### Provided data
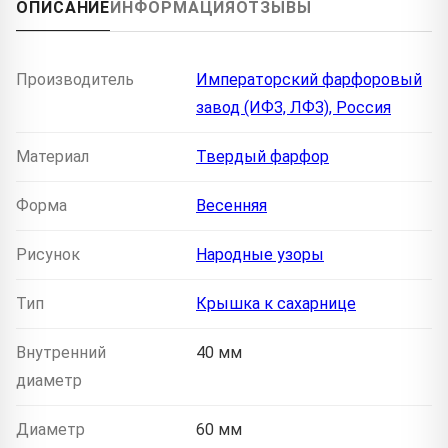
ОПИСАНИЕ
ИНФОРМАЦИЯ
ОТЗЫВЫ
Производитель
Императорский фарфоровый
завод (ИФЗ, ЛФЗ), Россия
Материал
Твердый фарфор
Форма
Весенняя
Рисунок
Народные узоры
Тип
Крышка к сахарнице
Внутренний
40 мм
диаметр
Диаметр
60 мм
--
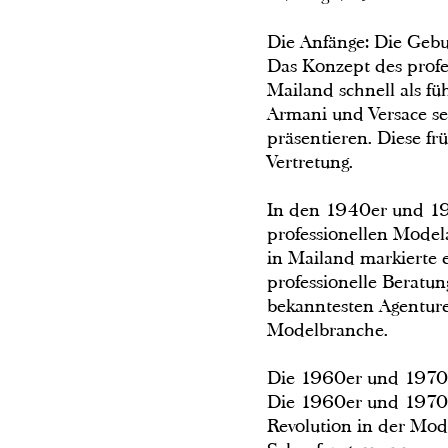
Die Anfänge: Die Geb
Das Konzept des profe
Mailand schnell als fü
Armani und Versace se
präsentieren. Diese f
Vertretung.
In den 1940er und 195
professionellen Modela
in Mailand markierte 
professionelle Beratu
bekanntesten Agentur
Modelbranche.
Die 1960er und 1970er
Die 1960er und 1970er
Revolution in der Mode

### What the exercise asks
Copy out precisely the lines from the line with "professionellen Modela" to the line with "Revolution in der Mode" in the material above, including those two lines and omitting all the rest.

### Output of the exercise
professionellen Modela
in Mailand markierte 
professionelle Beratu
bekanntesten Agentur
Modelbranche.
Die 1960er und 1970er
Die 1960er und 1970er
Revolution in der Mode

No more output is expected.